Looking at this detailed breakdown, we can see that of the removed/withdrawn claims for represented claimants the majority leave the process because of complexity (49%). The second most common reason is an allegation of fraud (17%). Duplicate claims account for 7%, and 3% of claims leave because the claimant no longer wishes to continue. It might be assumed that all the claims which leave for complexity have been removed by insurers as the protocol makes it clear that claimants can only withdraw claims if they do not meet the criteria for the OIC and/or they wish to withdraw the claim entirely. Despite this, we have seen several claims where the claimant's solicitor has withdrawn the claim for complexity. This is typically when liability has been repudiated in full, and they do not want to follow the OIC process to resolve the claim. At the moment, because withdrawn and removed claims are merged for the purpose of the breakdown, we don’t have a clear line of sight on this.

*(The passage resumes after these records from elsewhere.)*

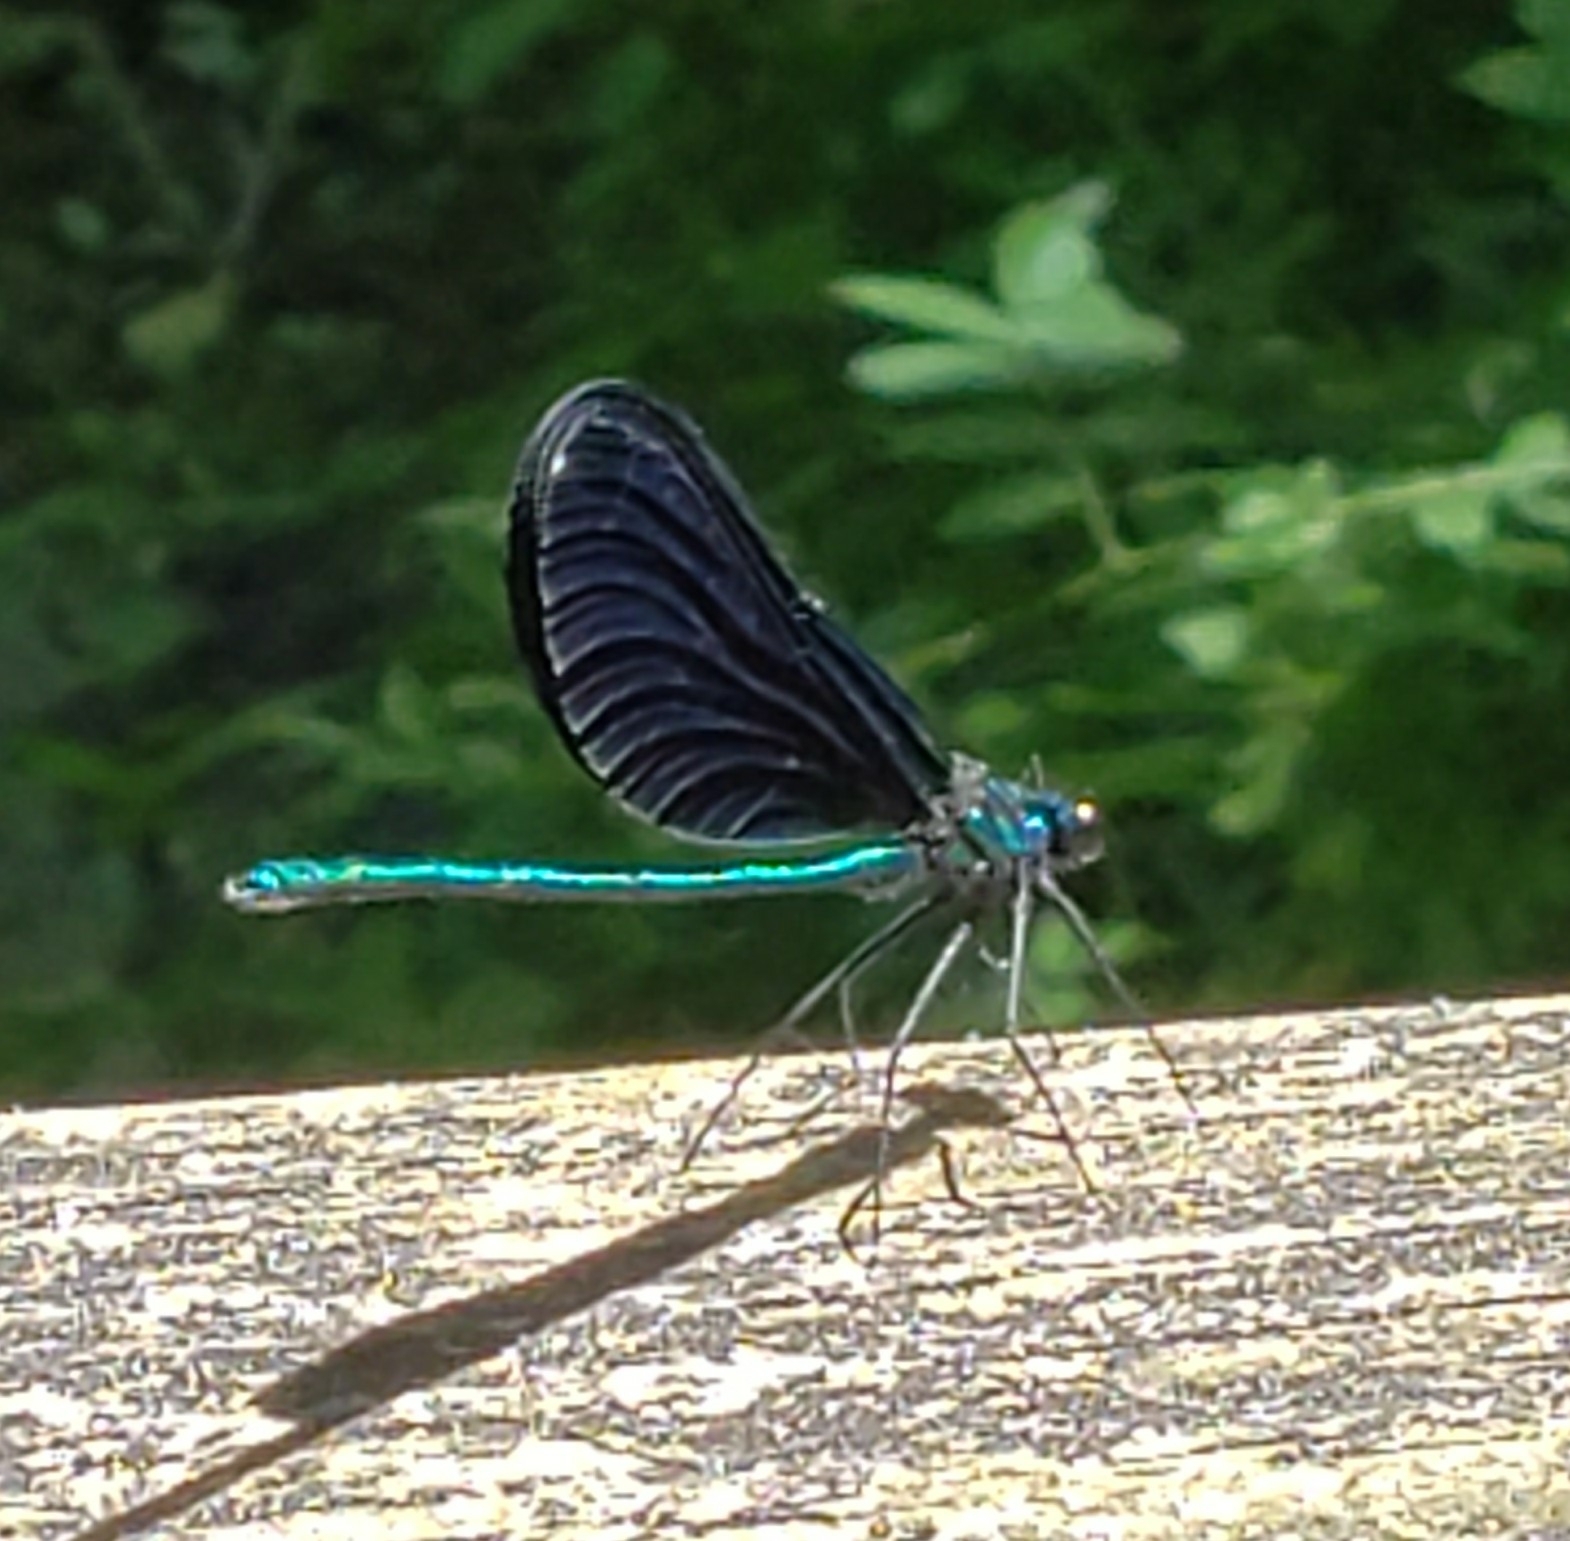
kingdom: Animalia
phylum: Arthropoda
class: Insecta
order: Odonata
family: Calopterygidae
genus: Calopteryx
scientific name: Calopteryx maculata
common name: Ebony jewelwing
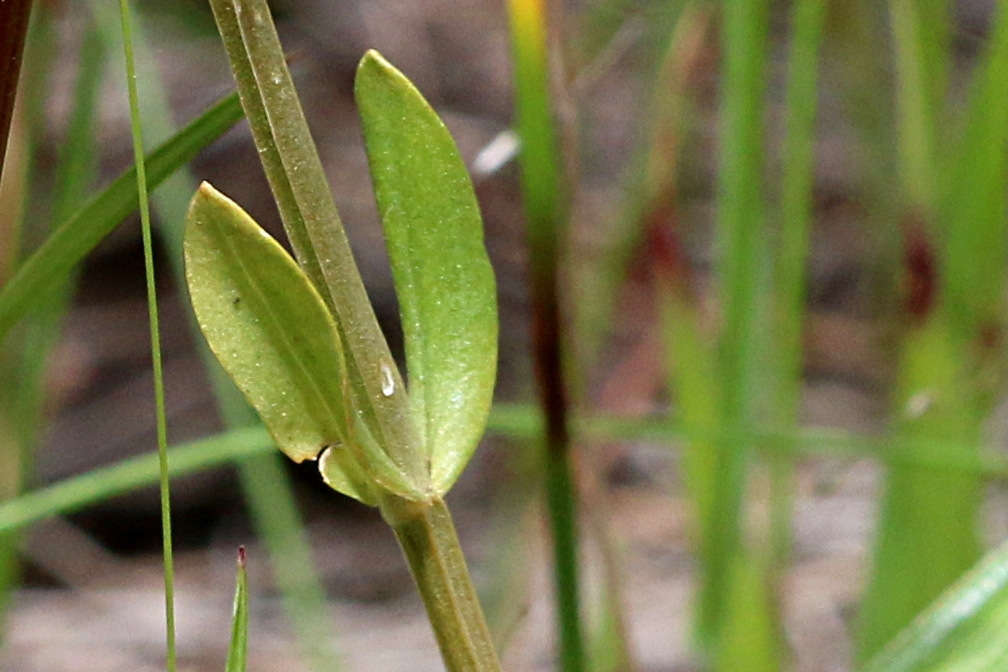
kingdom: Plantae
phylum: Tracheophyta
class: Magnoliopsida
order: Gentianales
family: Gentianaceae
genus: Centaurium
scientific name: Centaurium tenuiflorum
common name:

Additional injuries and exceptional circumstances
The data continues to show a significant number of non-tariff injuries being presented. Alarmingly only 33% of claimants in the portal are claiming tariff only injuries according to the OIC data. This definition includes minor psychological injury. The figure of 33% has been consistent in both the first and second quarter. The OIC has provided more information in respect of the breakdown of the non-tariff (excluding mixed tariff) injuries this quarter, and we can see that 4% of claims have no tariff element at all. We will be tracking the volumes of these claims moving forward, especially as we move closer to a decision in respect of the additional injury test cases.
As many as 23% of represented claimants are claiming an uplift for exceptional circumstances, and that figure nearly doubles to 41 % for unrepresented claimants. This of course raises questions of how to define exceptional? Clearly, 23% of all claims cannot be exceptional, and certainly not 40% plus. The good news for compensators is that it appears the medical experts are in agreement, as many of these claims for uplift are not endorsed by the medical report itself.